The first time I read Alan Moore’s 1986 comic series “The Watchmen” was in 1993. It was the summer before I turned thirteen and my sister’s college boyfriend lent it to me to read, telling me “if you like the Phoenix Saga, you’ll love this.” I read it all in a day, and then I read it again. I did not entirely appreciate it until later, but my initial exposure to the work changed the way I saw comics and, in a way, it changed the way I viewed U.S. history. Now, fifteen years later, I finally got to see the amazing story brought to the screen. I entered the theatre with both excitement and dread, fearing that my favorite graphic novel of all time would become another League of Extraordinary Gentleman. I am happy to write that Watchmen stands unique as the best and most faithful Alan Moore screen adaptation to date.

The story is set in an alternate universe in which superheroes are a real and controversial part of America’s social landscape. It introduces us to two generations of crime-fighting superheroes: the Minutemen of the 1940s and later wave known as the Watchmen. None of these superheroes have superpowers, save Dr. Manhattan who can manipulate time and matter. In the alternate present, Nixon was never impeached and has brought the U.S. to the brink of nuclear war. Superheroes, once accepted and sanctioned by the government, have been outlawed as vigilantes. One of the old guard, The Comedian (the perfectly cast Jeffrey Dean Morgan), is assassinated under mysterious circumstances. This brings the Watchmen back together as they attempt to figure out who is knocking off old superheroes and why.
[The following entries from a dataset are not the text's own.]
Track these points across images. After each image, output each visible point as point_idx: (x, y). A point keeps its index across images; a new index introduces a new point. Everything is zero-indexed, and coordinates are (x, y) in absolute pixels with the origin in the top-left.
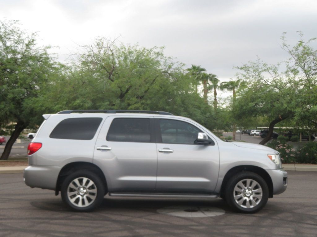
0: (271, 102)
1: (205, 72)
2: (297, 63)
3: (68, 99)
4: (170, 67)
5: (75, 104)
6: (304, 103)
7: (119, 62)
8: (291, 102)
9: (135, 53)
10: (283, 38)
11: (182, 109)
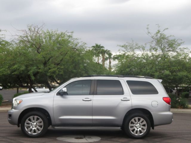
0: (140, 69)
1: (103, 48)
2: (157, 44)
3: (9, 65)
4: (76, 45)
5: (14, 68)
6: (160, 69)
7: (46, 41)
8: (152, 69)
9: (56, 35)
10: (148, 28)
11: (84, 72)
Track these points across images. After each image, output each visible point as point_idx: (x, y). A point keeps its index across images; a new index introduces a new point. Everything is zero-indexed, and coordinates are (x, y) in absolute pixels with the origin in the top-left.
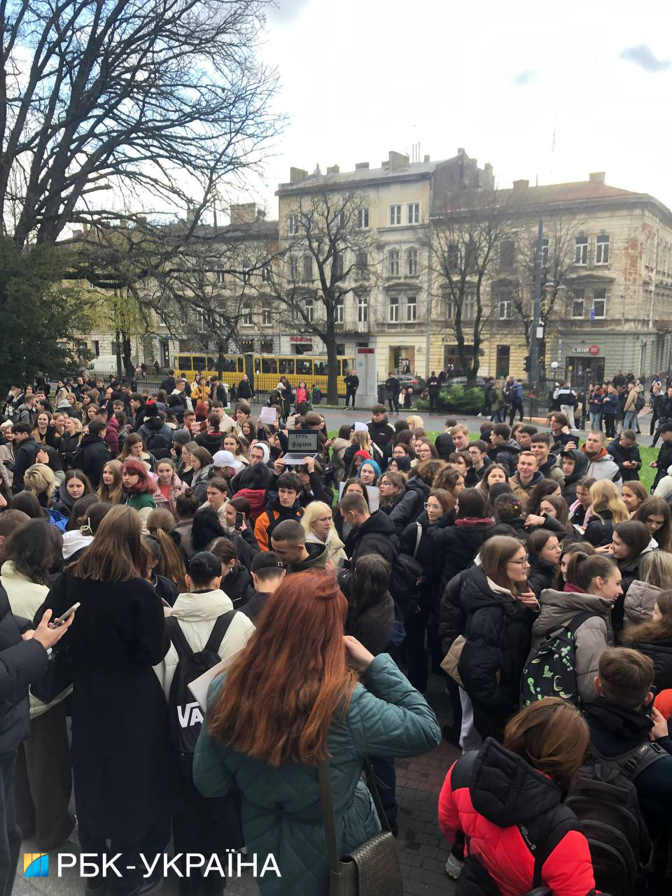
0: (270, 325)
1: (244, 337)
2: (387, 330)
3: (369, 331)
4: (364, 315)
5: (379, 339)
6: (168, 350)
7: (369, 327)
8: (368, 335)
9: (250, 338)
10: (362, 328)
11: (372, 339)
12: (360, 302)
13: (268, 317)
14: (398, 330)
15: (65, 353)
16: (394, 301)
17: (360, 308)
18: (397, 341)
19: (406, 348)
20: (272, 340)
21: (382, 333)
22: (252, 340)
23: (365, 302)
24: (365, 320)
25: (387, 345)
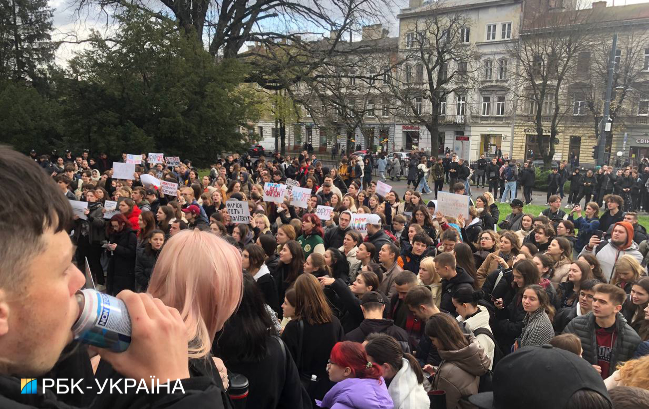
0: (387, 117)
1: (368, 126)
2: (479, 121)
3: (465, 122)
4: (461, 109)
5: (473, 129)
6: (311, 135)
7: (465, 120)
8: (464, 125)
9: (372, 126)
10: (459, 119)
11: (467, 129)
12: (459, 100)
13: (386, 111)
14: (489, 122)
15: (240, 137)
16: (487, 99)
17: (459, 104)
18: (487, 130)
19: (495, 136)
20: (388, 128)
21: (476, 124)
22: (373, 128)
23: (463, 99)
24: (463, 113)
25: (479, 134)
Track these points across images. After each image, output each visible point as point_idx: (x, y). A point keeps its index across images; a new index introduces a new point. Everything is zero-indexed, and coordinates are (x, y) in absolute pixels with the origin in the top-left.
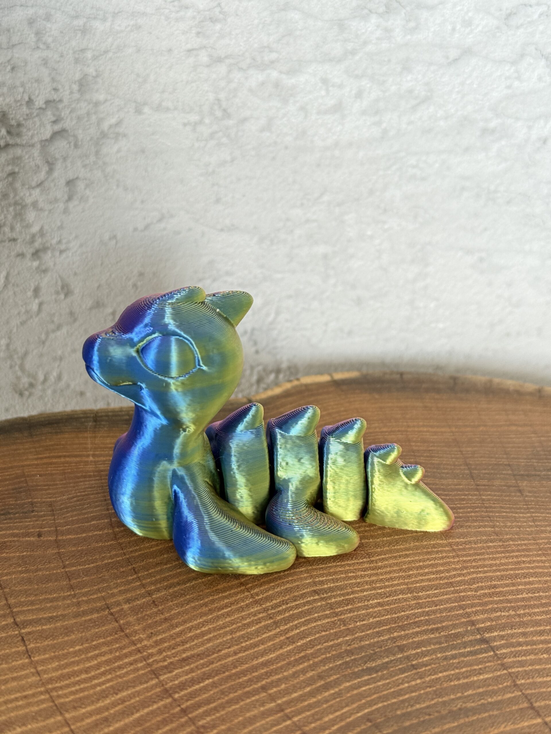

Director Zach Snyder (Dawn of the Dead, 300) creates a lush visual tableau peppered with perfect period details. He also casts the film amazingly well. Patrick Wilson makes a first rate Nite Owl. As Rorshach, Jackie Earl Haley manages to steal most scenes despite spending 90% of the film with his face fully covered. Dr. Manhattan is mostly CGI yet still human thanks to the competence of Billy Crudup. Malin Akerman and Carla Gugino are the only disappointing additions, turning in rather stilted performances. The real strength of Watchmen is that it doesn’t dumb itself down. Rather, it trusts that audience members, both long-time fans and newcomers alike, will be able to follow the considerably complex narrative without extraneous exposition or oversimplification. At two and a half hours, I expected to get a stiff neck and bleary eyes by the film's finale, but I found myself entranced until the very end. Some die-hard fans may be disappointed by the parts of the book that are missing, such as the “Tales of the Black Freighter” comic book within the comic book, or the side story of Rorshach’s psychiatrist. You fans will be pleased to know, however, that these nuggets were in the original film and will be released on the DVD as extras.

The amount of money I would pay to see this: $10 all the way. And I’ll see it again.